Some people try and accomplish this by brute force, by using a camera that shoots 10-12 frames per second and machine-gunning a lot of frames hoping to hit the right moment. That seldom works. First, it wastes a ton of pictures. You have to sort and toss 99% of your work and that's very time consuming. Second, it doesn't work at all much of the time. With a shot like this, the key is hitting the shutter as soon as the ball comes into the frame. If you do, you'll have the result I got. If you miss, you'll have 25 frames of empty basket.
My camera actually has a high frame rate, but like many sports shooters I use it in single shot mode and rely on reflex.

Finally, I have some tropical images. It's 15 degrees here in Massachusetts, but it's 70 and foggy in the Smith College plant rooms.

These wide angle shots were taken with a 14-24 zoom lens at f8


The Muse said…

I especially love the photos of the palm trees and sunshine radiating through the leaves. (Well composed.) The conservatory at Smith College is one of my favorite places to go in the winter.
AspieMama said…
I also really enjoyed seeing your photos! I haven't taken any pictures for a long time (except for some family photos with my digital camera). This got me thinking about taking some different types of photos again.

Take care,

Ms. TK said…
Gorgeous. I love the hoop.
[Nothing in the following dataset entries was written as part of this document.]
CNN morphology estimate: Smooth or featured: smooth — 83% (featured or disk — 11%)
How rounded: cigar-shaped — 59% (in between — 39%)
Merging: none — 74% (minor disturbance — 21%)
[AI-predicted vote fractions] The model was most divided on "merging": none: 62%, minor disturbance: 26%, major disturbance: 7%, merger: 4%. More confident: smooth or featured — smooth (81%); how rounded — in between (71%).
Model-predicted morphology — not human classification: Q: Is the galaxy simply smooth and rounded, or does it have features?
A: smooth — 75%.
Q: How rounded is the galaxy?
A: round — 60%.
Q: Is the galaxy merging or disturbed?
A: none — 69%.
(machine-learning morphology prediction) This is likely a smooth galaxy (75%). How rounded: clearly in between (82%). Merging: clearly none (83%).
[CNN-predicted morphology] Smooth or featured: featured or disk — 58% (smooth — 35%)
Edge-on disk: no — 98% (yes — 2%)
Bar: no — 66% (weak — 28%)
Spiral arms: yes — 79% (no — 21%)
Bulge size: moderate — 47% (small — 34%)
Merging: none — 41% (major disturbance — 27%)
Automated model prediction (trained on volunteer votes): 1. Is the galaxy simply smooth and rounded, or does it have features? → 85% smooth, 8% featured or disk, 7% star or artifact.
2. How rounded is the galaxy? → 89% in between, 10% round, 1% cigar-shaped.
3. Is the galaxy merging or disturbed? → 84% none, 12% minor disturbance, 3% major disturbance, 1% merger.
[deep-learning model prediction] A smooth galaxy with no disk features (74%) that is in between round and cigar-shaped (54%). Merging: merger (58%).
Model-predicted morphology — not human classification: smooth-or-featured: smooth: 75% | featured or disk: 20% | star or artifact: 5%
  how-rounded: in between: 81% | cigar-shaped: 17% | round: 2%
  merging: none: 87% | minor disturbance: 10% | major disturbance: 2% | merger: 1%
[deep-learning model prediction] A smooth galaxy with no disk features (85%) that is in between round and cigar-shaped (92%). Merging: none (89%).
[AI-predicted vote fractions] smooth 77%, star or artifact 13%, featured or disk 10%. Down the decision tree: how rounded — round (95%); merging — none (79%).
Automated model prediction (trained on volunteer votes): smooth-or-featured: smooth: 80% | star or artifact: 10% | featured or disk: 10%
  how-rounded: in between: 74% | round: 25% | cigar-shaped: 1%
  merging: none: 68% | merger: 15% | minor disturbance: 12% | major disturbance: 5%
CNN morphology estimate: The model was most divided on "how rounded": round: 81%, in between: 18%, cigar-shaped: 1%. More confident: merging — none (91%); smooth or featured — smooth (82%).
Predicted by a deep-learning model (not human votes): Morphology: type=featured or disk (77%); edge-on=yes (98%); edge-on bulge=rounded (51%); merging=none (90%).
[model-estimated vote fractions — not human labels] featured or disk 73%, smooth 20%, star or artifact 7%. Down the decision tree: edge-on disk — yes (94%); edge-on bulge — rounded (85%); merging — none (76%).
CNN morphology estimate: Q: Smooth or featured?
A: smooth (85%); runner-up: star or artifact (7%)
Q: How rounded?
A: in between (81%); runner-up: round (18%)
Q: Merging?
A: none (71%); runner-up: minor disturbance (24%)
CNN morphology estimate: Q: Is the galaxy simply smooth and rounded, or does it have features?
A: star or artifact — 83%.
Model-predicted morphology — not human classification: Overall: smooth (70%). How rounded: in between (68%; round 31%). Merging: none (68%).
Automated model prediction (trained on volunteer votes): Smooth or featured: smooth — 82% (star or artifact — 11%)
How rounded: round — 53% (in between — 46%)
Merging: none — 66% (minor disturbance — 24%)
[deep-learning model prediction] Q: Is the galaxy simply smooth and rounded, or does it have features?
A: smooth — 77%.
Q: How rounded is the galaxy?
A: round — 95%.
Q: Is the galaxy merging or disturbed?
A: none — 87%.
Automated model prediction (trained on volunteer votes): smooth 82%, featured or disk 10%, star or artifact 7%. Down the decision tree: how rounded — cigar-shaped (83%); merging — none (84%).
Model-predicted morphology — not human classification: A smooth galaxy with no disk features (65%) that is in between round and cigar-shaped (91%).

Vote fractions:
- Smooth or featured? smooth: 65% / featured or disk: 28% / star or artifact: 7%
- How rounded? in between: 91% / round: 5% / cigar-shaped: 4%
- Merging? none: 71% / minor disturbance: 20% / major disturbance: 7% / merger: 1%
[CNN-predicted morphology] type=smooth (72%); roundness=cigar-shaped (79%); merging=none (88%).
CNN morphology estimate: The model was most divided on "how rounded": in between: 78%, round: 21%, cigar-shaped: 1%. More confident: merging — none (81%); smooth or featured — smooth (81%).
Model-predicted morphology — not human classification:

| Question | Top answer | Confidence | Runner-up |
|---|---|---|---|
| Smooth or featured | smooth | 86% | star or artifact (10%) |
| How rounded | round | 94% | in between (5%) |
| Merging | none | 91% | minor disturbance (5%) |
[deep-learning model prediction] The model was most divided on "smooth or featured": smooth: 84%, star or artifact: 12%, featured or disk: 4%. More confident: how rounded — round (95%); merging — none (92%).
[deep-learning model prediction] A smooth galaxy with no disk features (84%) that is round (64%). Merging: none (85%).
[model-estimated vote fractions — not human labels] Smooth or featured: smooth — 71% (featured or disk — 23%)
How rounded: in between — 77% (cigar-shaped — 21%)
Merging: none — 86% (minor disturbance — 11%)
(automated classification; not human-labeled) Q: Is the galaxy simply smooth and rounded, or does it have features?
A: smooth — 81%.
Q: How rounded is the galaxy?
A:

Did you have a good time with Fluffy and Kyra?
Polly Kahl said…
I skimmed over the images w/o reading the post first and it took me a second to figure out what the hoop shot was...coolio!
Dana said…
I recently found your blog (after reading your book) and continue to appreciate your insight and talent.

Today, I really enjoyed the tropical photos - it's 10 degrees F in Chicago!
John Robison said…
Dana, it's five degrees here this morning. But the heat is still on over in the greenhouses.
Anonymous said…
The best part about having a blog is getting comments. I blog, too. I picked up your book from the library on Saturday. I finished it an hour ago. This Wednesday I have an appointment with my son's school to discuss his IEP and placement. He is 7. He is in a class called "Behavior Management". His most recent testing suggests he may have Asperger's. He makes eye contact quite often, so I don't know what to think. On this, I am utterly uneducated. And scared.
mh_ed said…

I've enjoyed reading your blog over the past month. I wanted to write to say "thank you". First, thank you for providing feedback to my university students who are preparing to be teachers and studying approaches to meeting student needs. We were all quite excited to receive a comment and suggestions from you, based on our exercise in reading your online materials.

Second, 'thank you' for so openly sharing so much of your life. You are offering a wonderful resource for those of us who attempt to bring deeper understanding to the craft of teaching. Your work certainly aids in this endeavour.


Sandra Cormier said…
Beautiful shots, John. I once took a closeup motion-blur shot of a harness racehorse at a local horse show. It was so easy to position myself right beside the track.

I used the same technique at a Mexican rodeo.

Mama, don't take my Kodachrome away.